I developed this daily morning habit or ritual you could call it. I was so desperate for help, I took to the internet to google these open ended questions, "how to be happy?" "how to leave a job you love because it makes you miserable?" "my job is killing me," "my job is making me miserable," "relieving job stress," "working 100 hours a week," "taken for granted by employer." What was I looking for in those searches? Some answer to my problem. Someone to identify with. Some idea I hadn't thought of yet.
I did find some answers but they weren't things I wanted to hear. Common advice was: your health is more important than any job or career, there are other jobs out there that you could take even if they don't seem perfect or are a step down, stop feeling guilty for not being able to do the work of several, draw your line... the list goes on an on. This wasn't what I wanted to hear so I would stop researching for the day and head to work. I did this for years. I also read several self-help books, watched and listened to Ted Talks and Podcasts, and saw a therapist during that time. They all said the same things as well. Change is hard and especially difficult when how you see the world has been skewed over years and years of stress.
Just how bad did things have to get to force me to make a change? I eventually found out. It wasn't one event or one person or thing I read, it just came to a point where I struggled to get out of bed. If I wasn't at work, I was at home in bed. And that is no life worth living.

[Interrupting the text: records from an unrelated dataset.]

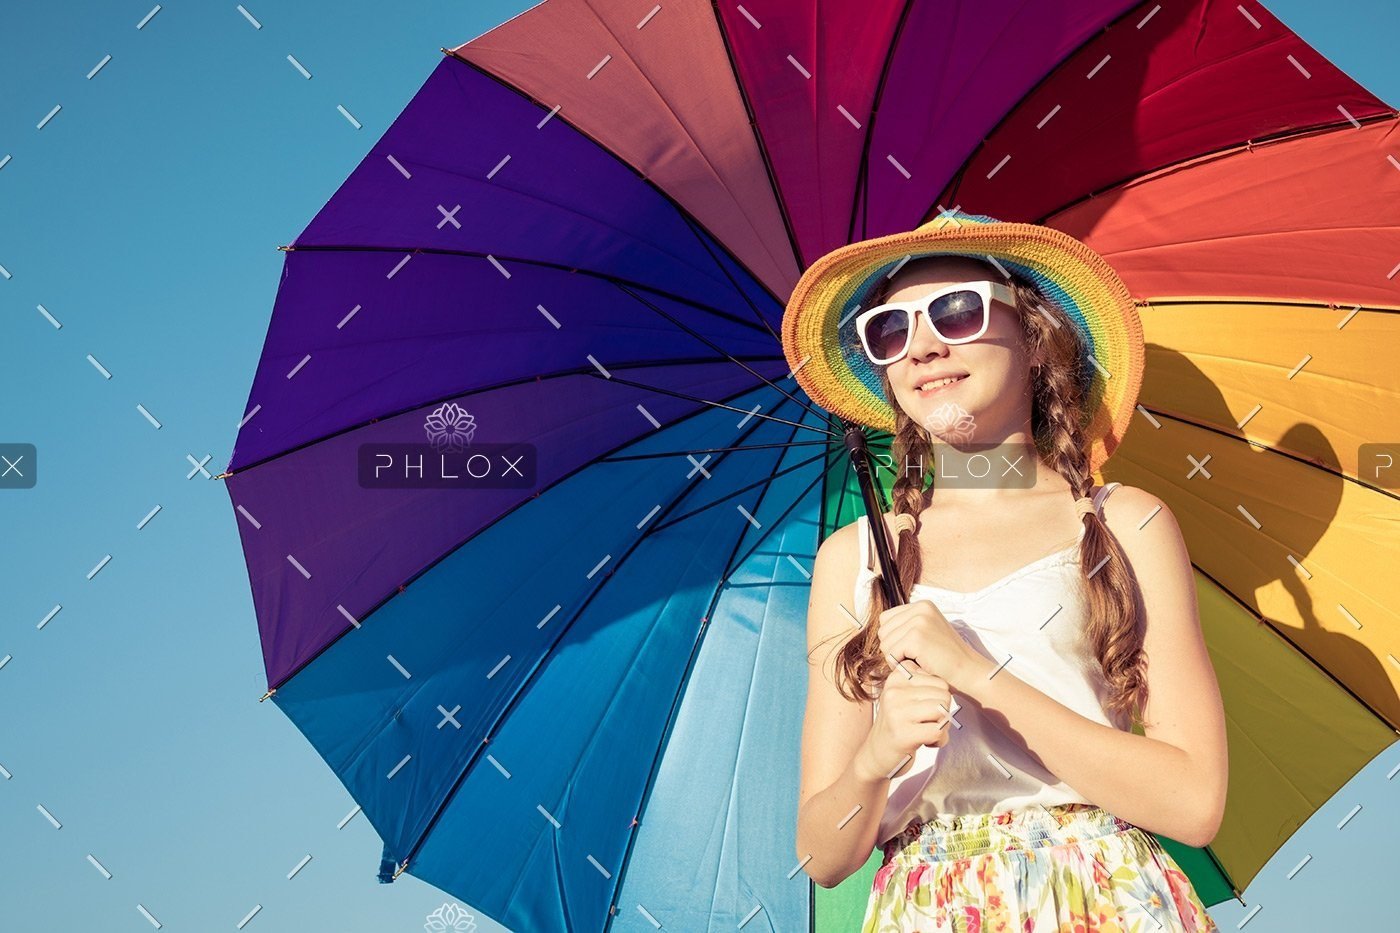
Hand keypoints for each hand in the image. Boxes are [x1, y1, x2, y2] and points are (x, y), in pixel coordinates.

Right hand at [858, 660, 953, 781]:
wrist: (875, 754)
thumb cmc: (897, 724)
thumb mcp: (903, 696)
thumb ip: (921, 683)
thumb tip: (946, 679)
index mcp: (896, 678)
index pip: (940, 681)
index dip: (939, 699)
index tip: (924, 709)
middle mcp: (894, 692)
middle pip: (944, 696)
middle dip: (943, 713)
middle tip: (928, 723)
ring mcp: (897, 712)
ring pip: (943, 712)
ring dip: (942, 727)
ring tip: (927, 731)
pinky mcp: (903, 734)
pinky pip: (938, 732)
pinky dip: (939, 741)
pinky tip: (926, 743)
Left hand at [876, 599, 986, 691]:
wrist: (969, 671)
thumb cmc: (946, 658)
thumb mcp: (927, 632)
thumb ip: (907, 626)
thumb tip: (879, 630)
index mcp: (922, 605)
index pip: (886, 619)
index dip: (893, 638)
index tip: (910, 648)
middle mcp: (920, 609)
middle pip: (883, 631)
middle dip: (893, 648)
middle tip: (915, 657)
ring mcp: (919, 622)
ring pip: (885, 643)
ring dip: (897, 658)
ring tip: (918, 660)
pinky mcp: (916, 638)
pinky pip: (891, 654)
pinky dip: (900, 665)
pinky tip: (918, 665)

I started using any free time I had to find another job. I applied everywhere. I hit a point where I made myself a promise that if I didn't find something, I would just leave. I had retirement savings I could fall back on if I had to for awhile. I truly felt I was going to drop dead at some point and if blowing through my savings was going be the only way to prevent it, I would.
I did find another job. It took quite awhile and wasn't ideal but was going to allow me to leave that awful situation. It was very hard to leave the job. I remember crying as I told my team and apologizing that I just couldn't do it anymore. I remember even though I had given my notice, I continued working long days in an attempt to keep the team afloat and prepared. I remember being enticed to stay again and again by my employer, they really weren't happy that I was leaving. In the end, they offered things they should have offered me years before and made promises I had heard time and time again. I just couldn't do it anymore.
So I left. And it was a freeing feeling but at the same, I was too dang tired to enjoy it for a long time.
The things stress can do to your body. I thought after a break and then starting a new lower stress job, I would just bounce back. You don't just bounce back from a situation like that. In fact, your body needs time to renew itself just like you would if you were going through recovery. Mentally I had to get my head in the right spot. I had to develop new sleeping patterns. I had to learn how to spend time with my family again. I had to focus on taking care of my body. And I had to give myself time.
I have been in recovery for the last year and a half and some things happened faster than others. Sleeping and healthy habits were easy. Even putting family as a priority was fairly easy. The mental and emotional stuff was the hardest. Learning to draw my line, not feel bad because I wasn't making huge impacts like I was before on the job, not feeling guilty for not feeling well, those things all have taken time to develop new ways of thinking. I still work on them each day.
I have long-ago now given up my morning ritual and truly say that all that advice I googled was correct. I really hope that if someone else is in a similar situation this post is helpful to them. You may not want to hear the advice but know that someone else completely understands and there is light at the end of the tunnel, just keep moving forward.